Switching to peginterferon for chronic hepatitis B patients with hepatitis B e antigen seroconversion on entecavir – A prospective study

Summary Nucleos(t)ide analogues ( NA ) are effective in suppressing hepatitis B virus ( HBV ) replication, but most patients require long‐term treatment. This study aimed to investigate switching to peginterferon as a strategy to stop NA . Hepatitis B e antigen ( HB eAg)‐positive chronic hepatitis B patients who developed HB eAg seroconversion during NA treatment were studied. All patients received open‐label peginterferon alfa‐2a 180 μg/wk for 48 weeks, and NA was stopped at week 4 of peginterferon treatment. The primary endpoint was sustained response, which was defined as negative HB eAg, positive anti‐ HB e and HBV DNA <2000 IU/mL at week 72. Other secondary endpoints including HB sAg loss at week 72 were also studied. Forty‐one patients treated with entecavir for 56 ± 23 months were recruited. Sustained response was achieved in 30 patients (73%, 95% confidence interval 58%‐84%). At week 72, 31 (76%) patients had HB eAg seroconversion, 56 (23%) patients had undetectable HBV DNA , 31 (76%) patients had normal ALT , and 6 patients (15%) had HB sAg loss. Baseline HB sAg level was the best predictor for both sustained response and HB sAg loss; the best HB sAg cut‐off for sustained response was <1500 IU/mL and that for HBsAg loss was <500 IU/mL by receiver operating characteristic curve analysis.

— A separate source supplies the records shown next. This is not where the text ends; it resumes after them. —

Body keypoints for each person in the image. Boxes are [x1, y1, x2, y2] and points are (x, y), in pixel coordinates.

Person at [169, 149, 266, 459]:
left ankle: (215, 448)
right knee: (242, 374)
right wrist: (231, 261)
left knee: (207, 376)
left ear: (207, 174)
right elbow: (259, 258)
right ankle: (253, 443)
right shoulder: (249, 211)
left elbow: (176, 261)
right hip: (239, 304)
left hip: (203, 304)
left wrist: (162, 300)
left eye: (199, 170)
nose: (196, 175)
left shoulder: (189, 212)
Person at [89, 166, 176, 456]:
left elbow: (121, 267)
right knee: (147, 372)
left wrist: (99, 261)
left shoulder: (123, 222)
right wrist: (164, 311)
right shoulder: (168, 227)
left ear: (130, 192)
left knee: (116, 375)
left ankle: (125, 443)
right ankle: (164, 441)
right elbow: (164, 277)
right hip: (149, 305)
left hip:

Twenty‐two of 25 (88%) patients with baseline HBsAg <1500 IU/mL had sustained response. Five of 10 (50%) patients with baseline HBsAg <500 IU/mL developed HB sAg loss. Switching to peginterferon can be considered as a treatment option in NA ‐treated patients with HB eAg seroconversion, particularly among those with lower HB sAg levels.